Revisiting Observability: A Deep Dive Into the State of Monitoring, Costs, and Data Ownership

Originally posted on DZone

Hey internet humans! I’ve recently re-entered the world of observability and monitoring after a short detour in the Internal Developer Portal space. Since my return, I have felt a strong urge to discuss the general sad state of observability in the market today.

I still have a strong memory of myself, knee-deep in Kubernetes configs, drowning in a sea of technical jargon, not clearly knowing if I’ve actually monitored everything in my stack, deploying heavy agents, and fighting with engineering managers and devs just to get their code instrumented only to find out I don’t have half the stuff I thought I did. Sound familiar? Most of us have been there.

The three pain points that are top-of-mind for me these days are:

The state of instrumentation for observability
The horrible surprise bills vendors are springing on customers and the insanely confusing pricing models that can’t even be calculated
Ownership and storage of data - data residency issues, compliance, and control

Instrumentation

The monitoring community has got a fantastic new tool at its disposal: eBPF. It’s a game-changing tech (a cheat code, if you will) that allows us to trace what’s going on in our systems without all the usual headaches. With eBPF, we can dive deep into the inner workings of applications and infrastructure, capturing data at the kernel level with minimal overhead.

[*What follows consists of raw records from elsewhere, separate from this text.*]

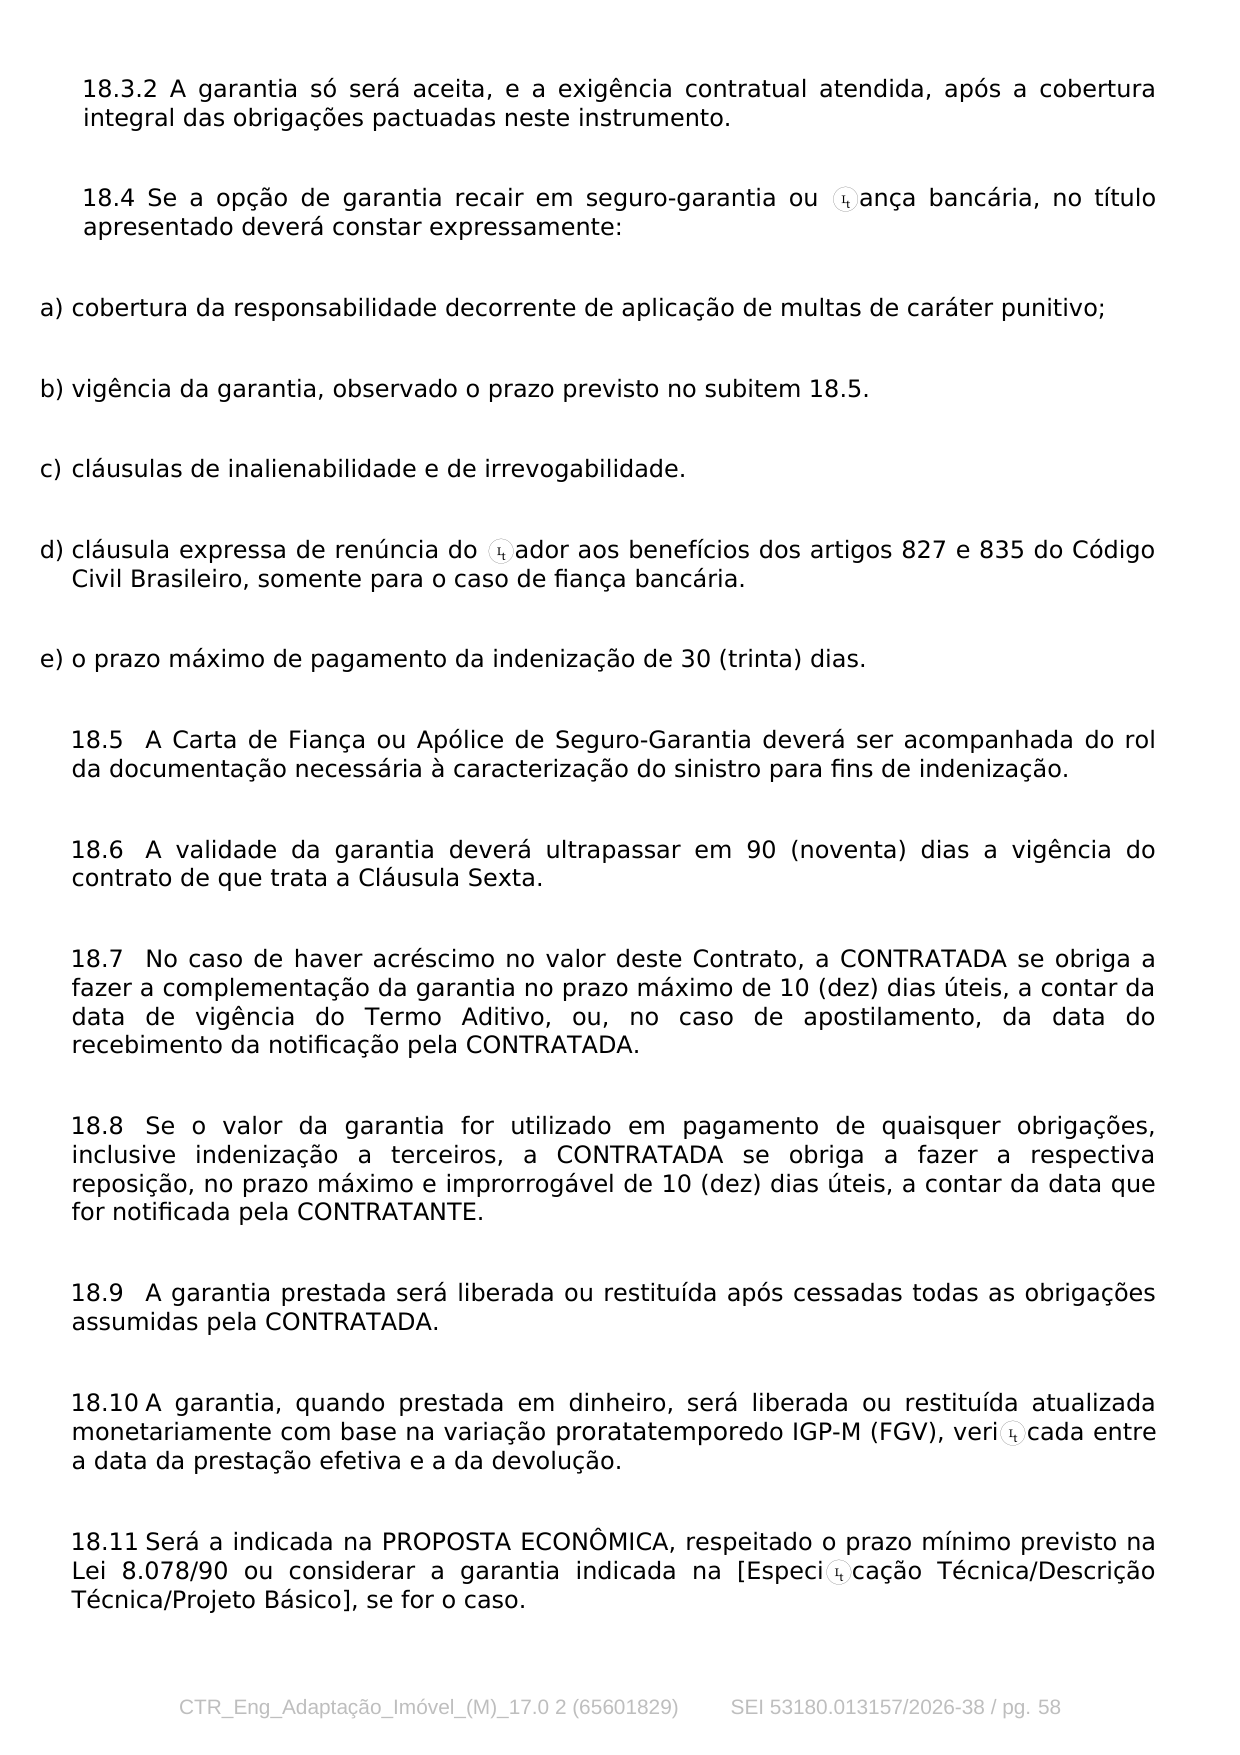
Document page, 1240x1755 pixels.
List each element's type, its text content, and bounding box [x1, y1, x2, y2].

list vigência da garantia, observado o prazo previsto no subitem 18.5. [39, 375, 1157, 403]
text 18.4 Se a opção de garantia recair em seguro-garantia ou ança bancária, no título apresentado deverá constar expressamente: [82, 184, 1157, 241]
list Se o valor da garantia for utilizado em pagamento de quaisquer obrigações, inclusive indenização a terceiros, a CONTRATADA se obriga a fazer a respectiva reposição, no prazo máximo e improrrogável de 10 (dez) dias úteis, a contar da data que for notificada pela CONTRATANTE. [70, 1112, 1157, 1226]
list cláusulas de inalienabilidade e de irrevogabilidade. [39, 455, 1157, 483]
list A validade da garantia deverá ultrapassar em 90 (noventa) dias a vigência do contrato de que trata a Cláusula Sexta. [70, 836, 1157, 892]
list A garantia prestada será liberada ou restituída após cessadas todas as obrigações assumidas pela CONTRATADA. [70, 1279, 1157, 1336]
text 18.3.2 A garantia só será aceita, e a exigência contratual atendida, após a cobertura integral das obrigações pactuadas neste instrumento. [82, 75, 1157, 132]
list cobertura da responsabilidade decorrente de aplicação de multas de caráter punitivo; [39, 294, 1157, 322]
list cláusula expressa de renúncia do ador aos benefícios dos artigos 827 e 835 do Código Civil Brasileiro, somente para o caso de fiança bancária. [39, 536, 1157, 593]
list o prazo máximo de pagamento da indenização de 30 (trinta) dias. [39, 646, 1157, 673]
list Será a indicada na PROPOSTA ECONÔMICA, respeitado o prazo mínimo previsto na Lei 8.078/90 ou considerar a garantia indicada na [Especicação Técnica/Descrição Técnica/Projeto Básico], se for o caso. [70, 1528, 1157, 1614]
list No caso de haver acréscimo no valor deste Contrato, a CONTRATADA se obriga a fazer a complementação da garantia no prazo máximo de 10 (dez) dias úteis, a contar da data de vigência do Termo Aditivo, ou, no caso de apostilamento, da data do recebimento da notificação pela CONTRATADA. [70, 945, 1157, 1059]
list A garantia, quando prestada em dinheiro, será liberada ou restituída atualizada monetariamente com base na variação proratatemporedo IGP-M (FGV), vericada entre a data da prestação efetiva e a da devolução. [70, 1389, 1157, 1475]
list A Carta de Fiança ou Apólice de Seguro-Garantia deverá ser acompanhada do rol da documentação necessária à caracterização do sinistro para fins de indenização. [70, 726, 1157, 783]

I’ve had first-hand experience deploying monitoring solutions at scale during my tenure at companies like Datadog, Splunk, and CA Technologies. I’ve seen the patchwork of APM, infrastructure, logs, OpenTelemetry, custom instrumentation, and open-source solutions that is often patched together (usually poorly) just to try and get at the basics.

At this point, there are two things that happen:

Not everything is monitored because we have no idea where everything is. We end up with far less than 100% coverage.
We start having those cringe-worthy discussions on “should we monitor this thing” due to the sheer cost of monitoring, often costing more than the infrastructure our applications and microservices are running on.

OpenTelemetry is fantastic for solving vendor lock-in and has a much larger community working on it, but it takes A LOT OF WORK. It takes real collaboration between all teams to make sure everyone is instrumenting manually and that every single library is well supported. From my observations, this generally results in an incomplete patchwork giving us a very incomplete picture 95% of the time.

With proper eBPF deployment and some secret sauce, these core concerns simply don’t have to worry us—as long as there’s a simplified pricing model in place. We can get full-on 360-degree visibility in our environments with tracing, metrics, and logs without the hassle.

The Elephant in the Room: Cost and the Awful State of Pricing in the Observability Market Today

If I’d have a penny for every time I’ve heard: “I need an observability tool to monitor the cost of my observability tool.”

Traditional monitoring tools often come with hefty price tags attached, and often ones that’s a big fat surprise when we add a metric or a log line—especially when it’s at scale! These tools typically charge based on volume of data ingested, and it’s easy to underestimate how quickly those costs add up.

I’ve seen customers receive multiple tens of thousands of dollars (sometimes multiple hundreds of thousands) in overage bills because some developer added a few extra log lines or because someone needed additional cardinality in a metric. Those costs are very real for very simple mistakes, especially when often there are no controls in place to keep them from happening.

That’s when a modern solution should step in to save the day. By offering transparent pricing based on usage—not volume, ingest, egress, or some unknown metric you have no idea how to calculate—we should be able to get specific about the cost of monitoring and set clear expectations knowing we can see everything end-to-end without sacrificing because the cost may be too high.

Ownership and Storage of Data

The next topic I’d like to touch upon is the importance of data residency, compliance, and security in the realm of observability solutions. In today’s business landscape, maintaining control over where and how data is stored and accessed is crucial. Various regulations, such as GDPR, require organizations to adhere to strict guidelines regarding data storage and privacy.

Traditional cloud-based observability solutions may present challenges in meeting these compliance requirements, as they often store data on third-party servers dispersed across different regions.

Opting for an observability solution that allows for on-premises data storage addresses these concerns effectively. By keeping monitoring data within the organization’s data center, businesses gain greater control over its security and compliance. This approach minimizes the risk of unauthorized access or data breaches, thereby enhancing data security and simplifying compliance efforts.

For organizations seeking to ensure compliance, enhance data security, and optimize costs, an observability solution that facilitates on-premises data storage offers a compelling solution. By maintaining control over data residency and security while achieving cost efficiencies, businesses can focus on their core competencies and revenue-generating activities with confidence.